# What is expected
Pick up the Q&A about the Ecto rooms_pkey error right after its last sentence and keep writing.
Document passage below:
Ecto unique constraint error on pkey
Asked Answered
H

3

13

I started getting the following error when trying to insert a new room

** (Ecto.ConstraintError) constraint error when attempting to insert struct:

    * unique: rooms_pkey

If you would like to convert this constraint into an error, please
call unique_constraint/3 in your changeset and define the proper
constraint name. The changeset defined the following constraints:

    * unique: rooms_name_index

Shouldn't the primary key auto-increment? What would make this error occur suddenly? The insert is done as part of a multi, with the relevant part being:

|> Multi.insert(:room, Room.changeset(%Room{}, %{name: "service-user-care-team:" <> Integer.to_string(user.id)}))

For additional reference, here's my schema including the changeset

schema "rooms" do
  field :name, :string
  many_to_many :users, App.User, join_through: "user_rooms", on_delete: :delete_all
  has_many :messages, App.Message

  timestamps()
end

def changeset(struct, params \\ %{}) do
  struct
  |> cast(params, [:name])
  |> validate_required([:name])
  |> unique_constraint(:name)
end

And here's the migration

defmodule App.Repo.Migrations.CreateRoom do
  use Ecto.Migration

  def change do
    create table(:rooms) do
      add :name, :string, null: false

      timestamps()
    end

    create unique_index(:rooms, [:name])
 end
end
Hipolitohipp answered 28/9, 2017 at 18:16 Comment(2)
Do you have something on github?Wan
Possible duplicate of postgres autoincrement not updated on explicit id insertsHipolitohipp
H
5

I found why this was happening.

An important note that I forgot to include in the original description is that this happened while working in dev environment.
End of Document passage.
Study material below:
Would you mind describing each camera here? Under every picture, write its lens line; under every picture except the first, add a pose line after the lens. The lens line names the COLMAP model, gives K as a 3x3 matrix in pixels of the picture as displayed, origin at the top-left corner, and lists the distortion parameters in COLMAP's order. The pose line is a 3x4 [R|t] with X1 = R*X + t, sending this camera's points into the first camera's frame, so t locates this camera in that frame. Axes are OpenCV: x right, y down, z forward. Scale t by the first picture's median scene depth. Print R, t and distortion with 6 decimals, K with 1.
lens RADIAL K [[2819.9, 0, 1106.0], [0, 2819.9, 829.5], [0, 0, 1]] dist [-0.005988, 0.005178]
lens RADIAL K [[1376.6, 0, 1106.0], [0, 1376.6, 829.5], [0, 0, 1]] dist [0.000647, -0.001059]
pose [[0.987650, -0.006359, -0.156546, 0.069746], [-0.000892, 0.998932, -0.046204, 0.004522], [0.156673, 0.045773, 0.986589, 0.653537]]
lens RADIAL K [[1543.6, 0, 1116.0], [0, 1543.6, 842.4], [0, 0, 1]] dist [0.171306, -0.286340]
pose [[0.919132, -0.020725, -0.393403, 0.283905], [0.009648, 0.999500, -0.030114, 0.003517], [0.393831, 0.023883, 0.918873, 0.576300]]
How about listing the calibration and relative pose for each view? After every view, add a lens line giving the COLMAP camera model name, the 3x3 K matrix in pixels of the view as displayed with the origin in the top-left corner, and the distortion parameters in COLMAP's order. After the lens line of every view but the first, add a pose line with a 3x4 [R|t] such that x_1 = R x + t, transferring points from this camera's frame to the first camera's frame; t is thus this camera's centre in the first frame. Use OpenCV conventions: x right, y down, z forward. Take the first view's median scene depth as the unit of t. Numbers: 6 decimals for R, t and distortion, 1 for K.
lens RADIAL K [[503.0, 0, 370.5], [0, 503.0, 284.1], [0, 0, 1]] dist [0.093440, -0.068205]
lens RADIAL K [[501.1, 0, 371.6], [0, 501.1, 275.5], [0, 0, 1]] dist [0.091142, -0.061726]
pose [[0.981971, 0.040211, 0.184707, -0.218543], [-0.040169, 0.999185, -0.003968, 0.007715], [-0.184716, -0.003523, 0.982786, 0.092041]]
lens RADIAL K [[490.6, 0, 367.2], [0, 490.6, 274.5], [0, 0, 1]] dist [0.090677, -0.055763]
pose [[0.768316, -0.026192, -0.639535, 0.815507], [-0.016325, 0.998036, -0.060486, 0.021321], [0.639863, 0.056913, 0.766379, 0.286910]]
End of Study material.
# Your response
It's related to this answer. I had previously manually inserted some data with Postico, which must have included explicitly including the id. The pkey sequence wasn't updated at that point, which later caused a duplicate id to be set.

Hipolitohipp answered 19/2, 2018 at 11:23 Comment(0)
P
2

tl;dr

Replace

|> unique_constraint(:name)

with

|> unique_constraint(:name, name: :rooms_pkey)

==============

unique_constraint doesn't exactly work as you'd expect.

In the example you posted, the atom :name is passed into unique_constraint. Quoting from the docs:

By default, the constraint name is inferred from the table + field. May be required explicitly for complex cases

This is why the changeset defines :rooms_name_index even though the actual index is :rooms_pkey. You must explicitly the :name option in order to avoid this default behaviour in ecto.

Pauper answered 31/10, 2018 at 16:51 Comment(0)
D
1

Mine was probably a niche case, but I had records imported from another table a number of years ago with far higher ID's, that my version of postgres eventually caught up with.

I had to follow the step laid out here Reset auto increment counter in postgres, namely running:

ALTER SEQUENCE product_id_seq RESTART WITH X

directly on the postgres DB to reset the ID counter on the product table.